Work instruction:
Your response should be the lines from the one containing "5.56 | 7.20 |" through the end of the material, copied exactly and with nothing added.

Entries shown:
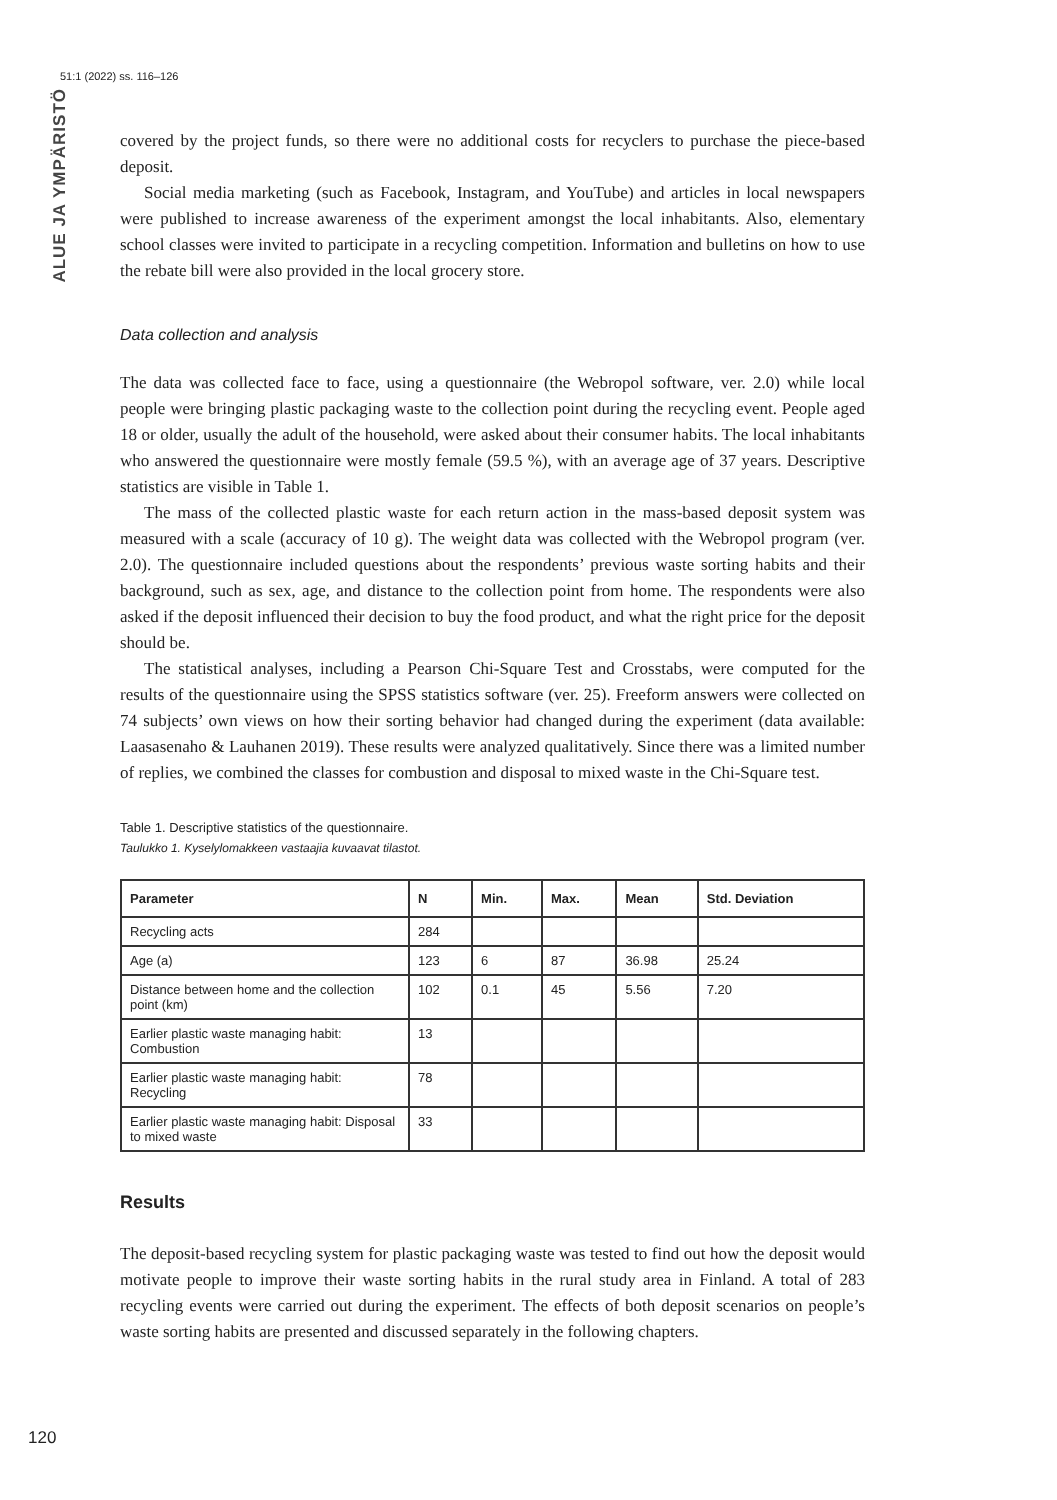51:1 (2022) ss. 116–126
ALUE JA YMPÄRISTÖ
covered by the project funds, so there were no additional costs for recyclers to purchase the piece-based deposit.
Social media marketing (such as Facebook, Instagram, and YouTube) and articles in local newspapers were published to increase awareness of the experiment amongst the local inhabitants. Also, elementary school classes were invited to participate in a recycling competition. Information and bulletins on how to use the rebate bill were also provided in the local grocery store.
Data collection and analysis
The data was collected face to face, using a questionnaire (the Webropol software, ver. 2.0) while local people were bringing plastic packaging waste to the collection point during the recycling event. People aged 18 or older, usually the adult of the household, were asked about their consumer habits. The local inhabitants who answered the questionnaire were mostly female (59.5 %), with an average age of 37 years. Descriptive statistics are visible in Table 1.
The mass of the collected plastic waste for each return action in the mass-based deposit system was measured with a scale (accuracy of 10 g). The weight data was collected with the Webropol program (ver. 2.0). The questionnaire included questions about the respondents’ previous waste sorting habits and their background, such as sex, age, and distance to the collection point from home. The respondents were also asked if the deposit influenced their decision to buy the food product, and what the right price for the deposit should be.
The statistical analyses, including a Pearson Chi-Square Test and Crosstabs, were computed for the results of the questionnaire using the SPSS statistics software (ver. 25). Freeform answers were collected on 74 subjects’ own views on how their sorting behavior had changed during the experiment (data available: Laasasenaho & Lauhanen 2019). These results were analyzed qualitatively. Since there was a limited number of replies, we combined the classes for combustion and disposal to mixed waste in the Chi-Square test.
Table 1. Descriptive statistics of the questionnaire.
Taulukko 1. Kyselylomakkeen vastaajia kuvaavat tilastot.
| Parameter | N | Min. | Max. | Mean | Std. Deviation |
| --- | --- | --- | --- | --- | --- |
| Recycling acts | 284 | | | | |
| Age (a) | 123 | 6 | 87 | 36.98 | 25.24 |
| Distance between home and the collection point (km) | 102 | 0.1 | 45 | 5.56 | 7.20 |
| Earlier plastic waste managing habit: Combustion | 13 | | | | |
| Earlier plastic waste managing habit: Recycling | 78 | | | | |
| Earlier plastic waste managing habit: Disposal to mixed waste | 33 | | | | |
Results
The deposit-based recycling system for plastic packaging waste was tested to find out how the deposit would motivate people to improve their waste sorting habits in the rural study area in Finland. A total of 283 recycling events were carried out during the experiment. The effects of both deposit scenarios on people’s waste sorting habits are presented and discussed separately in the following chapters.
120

Response box:
| Distance between home and the collection point (km) | 102 | 0.1 | 45 | 5.56 | 7.20 |
| Earlier plastic waste managing habit: Combustion | 13 | | | | |
| Earlier plastic waste managing habit: Recycling | 78 | | | | |
| Earlier plastic waste managing habit: Disposal to mixed waste | 33 | | | | |
Results
The deposit-based recycling system for plastic packaging waste was tested to find out how the deposit would motivate people to improve their waste sorting habits in the rural study area in Finland. A total of 283 recycling events were carried out during the experiment. The effects of both deposit scenarios on people’s waste sorting habits are presented and discussed separately in the following chapters.
120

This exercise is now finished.